◆ **WHAT TO PRODUCE**
Please find each line in the data below that contains the word "Family", and copy those lines in full.

▼▼▼

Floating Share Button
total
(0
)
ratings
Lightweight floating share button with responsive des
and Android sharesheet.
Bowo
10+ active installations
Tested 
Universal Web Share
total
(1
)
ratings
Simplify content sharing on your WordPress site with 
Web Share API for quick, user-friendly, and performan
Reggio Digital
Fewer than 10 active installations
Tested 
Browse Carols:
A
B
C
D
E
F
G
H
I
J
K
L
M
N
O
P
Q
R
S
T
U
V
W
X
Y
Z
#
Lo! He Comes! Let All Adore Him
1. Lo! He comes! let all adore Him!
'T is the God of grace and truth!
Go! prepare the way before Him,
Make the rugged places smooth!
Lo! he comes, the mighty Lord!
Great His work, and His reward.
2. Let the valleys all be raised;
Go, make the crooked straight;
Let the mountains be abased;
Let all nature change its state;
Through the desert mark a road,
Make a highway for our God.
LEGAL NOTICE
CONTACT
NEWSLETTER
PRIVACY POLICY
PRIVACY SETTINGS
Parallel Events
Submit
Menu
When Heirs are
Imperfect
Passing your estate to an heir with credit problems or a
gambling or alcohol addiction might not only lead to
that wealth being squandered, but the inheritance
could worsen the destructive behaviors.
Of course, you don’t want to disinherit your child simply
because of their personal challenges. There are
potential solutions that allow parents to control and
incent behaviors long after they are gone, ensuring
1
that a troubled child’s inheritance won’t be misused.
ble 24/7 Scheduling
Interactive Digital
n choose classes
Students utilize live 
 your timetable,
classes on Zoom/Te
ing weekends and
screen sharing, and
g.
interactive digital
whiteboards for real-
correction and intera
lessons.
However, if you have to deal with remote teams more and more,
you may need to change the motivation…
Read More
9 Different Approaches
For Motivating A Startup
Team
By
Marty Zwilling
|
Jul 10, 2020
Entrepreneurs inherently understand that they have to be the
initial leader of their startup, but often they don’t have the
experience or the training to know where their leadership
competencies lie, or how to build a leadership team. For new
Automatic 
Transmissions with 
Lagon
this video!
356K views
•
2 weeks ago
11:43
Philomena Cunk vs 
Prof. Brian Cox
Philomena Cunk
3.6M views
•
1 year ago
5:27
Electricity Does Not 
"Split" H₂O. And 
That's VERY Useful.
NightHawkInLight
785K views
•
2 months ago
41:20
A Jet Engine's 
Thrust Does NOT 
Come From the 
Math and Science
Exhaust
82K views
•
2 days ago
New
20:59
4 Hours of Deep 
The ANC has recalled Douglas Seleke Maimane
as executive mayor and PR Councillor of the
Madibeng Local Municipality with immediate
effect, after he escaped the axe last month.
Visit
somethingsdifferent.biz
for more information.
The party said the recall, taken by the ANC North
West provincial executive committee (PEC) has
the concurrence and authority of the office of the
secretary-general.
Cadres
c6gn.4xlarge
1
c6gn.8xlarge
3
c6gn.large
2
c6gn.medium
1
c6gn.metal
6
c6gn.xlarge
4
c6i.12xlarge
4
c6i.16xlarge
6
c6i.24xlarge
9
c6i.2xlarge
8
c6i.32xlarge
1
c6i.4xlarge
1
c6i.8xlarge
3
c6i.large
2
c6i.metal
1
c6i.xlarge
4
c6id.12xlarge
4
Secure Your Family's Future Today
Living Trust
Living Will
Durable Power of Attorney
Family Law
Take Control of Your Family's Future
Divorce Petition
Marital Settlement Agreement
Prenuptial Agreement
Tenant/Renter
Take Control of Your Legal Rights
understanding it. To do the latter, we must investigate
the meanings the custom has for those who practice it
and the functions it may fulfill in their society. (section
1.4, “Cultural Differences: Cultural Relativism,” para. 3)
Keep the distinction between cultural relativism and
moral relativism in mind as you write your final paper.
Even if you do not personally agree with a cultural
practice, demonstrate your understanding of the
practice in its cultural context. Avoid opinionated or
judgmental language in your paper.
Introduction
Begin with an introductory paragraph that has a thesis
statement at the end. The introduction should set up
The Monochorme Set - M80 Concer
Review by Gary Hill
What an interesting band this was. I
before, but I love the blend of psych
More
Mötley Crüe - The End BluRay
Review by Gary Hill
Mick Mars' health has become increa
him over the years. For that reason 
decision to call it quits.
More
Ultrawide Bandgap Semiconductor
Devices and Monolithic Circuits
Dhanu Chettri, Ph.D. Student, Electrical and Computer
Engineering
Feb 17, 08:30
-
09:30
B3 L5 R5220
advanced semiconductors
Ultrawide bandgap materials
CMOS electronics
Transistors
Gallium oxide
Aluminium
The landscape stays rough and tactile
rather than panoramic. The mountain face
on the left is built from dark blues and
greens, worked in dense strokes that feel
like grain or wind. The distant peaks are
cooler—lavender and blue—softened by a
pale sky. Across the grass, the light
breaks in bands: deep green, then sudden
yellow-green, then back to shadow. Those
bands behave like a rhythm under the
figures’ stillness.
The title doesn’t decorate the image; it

▲▲▲

◆ **REPLY**
Secure Your Family's Future Today
Family Law
Take Control of Your Family's Future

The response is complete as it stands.